ACTION ITEM:
Could you write out all of the data again, word for word?

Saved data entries
....

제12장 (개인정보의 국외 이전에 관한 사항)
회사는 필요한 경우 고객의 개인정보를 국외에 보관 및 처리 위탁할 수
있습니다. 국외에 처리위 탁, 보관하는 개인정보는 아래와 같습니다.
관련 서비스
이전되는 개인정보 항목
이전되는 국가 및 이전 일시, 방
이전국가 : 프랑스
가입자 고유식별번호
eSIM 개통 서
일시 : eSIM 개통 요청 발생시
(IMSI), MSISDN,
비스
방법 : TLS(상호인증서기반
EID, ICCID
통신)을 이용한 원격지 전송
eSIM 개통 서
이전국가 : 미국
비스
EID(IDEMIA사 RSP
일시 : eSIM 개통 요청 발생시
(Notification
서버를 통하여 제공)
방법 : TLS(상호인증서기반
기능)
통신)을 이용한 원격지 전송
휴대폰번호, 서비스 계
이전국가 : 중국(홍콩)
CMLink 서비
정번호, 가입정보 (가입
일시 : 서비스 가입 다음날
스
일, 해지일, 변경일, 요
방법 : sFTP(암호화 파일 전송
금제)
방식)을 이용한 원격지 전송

....

WRITTEN REPLY:
제12장 (개인정보의 국외 이전에 관한 사항)
회사는 필요한 경우 고객의 개인정보를 국외에 보관 및 처리 위탁할 수
있습니다. 국외에 처리위 탁, 보관하는 개인정보는 아래와 같습니다.
관련 서비스
이전되는 개인정보 항목
이전되는 국가 및 이전 일시, 방
이전국가 : 프랑스
가입자 고유식별번호
eSIM 개통 서
일시 : eSIM 개통 요청 발생시
(IMSI), MSISDN,
비스
방법 : TLS(상호인증서기반
EID, ICCID
통신)을 이용한 원격지 전송
eSIM 개통 서
이전국가 : 미국
비스
EID(IDEMIA사 RSP
일시 : eSIM 개통 요청 발생시
(Notification
서버를 통하여 제공)
방법 : TLS(상호인증서기반
기능)
통신)을 이용한 원격지 전송
휴대폰번호, 서비스 계
이전국가 : 중국(홍콩)
CMLink 서비
정번호, 가입정보 (가입
일시 : 서비스 가입 다음날
스
일, 해지일, 변경일, 요
방법 : sFTP(암호화 파일 전송
금제)
방식)을 이용한 원격지 전송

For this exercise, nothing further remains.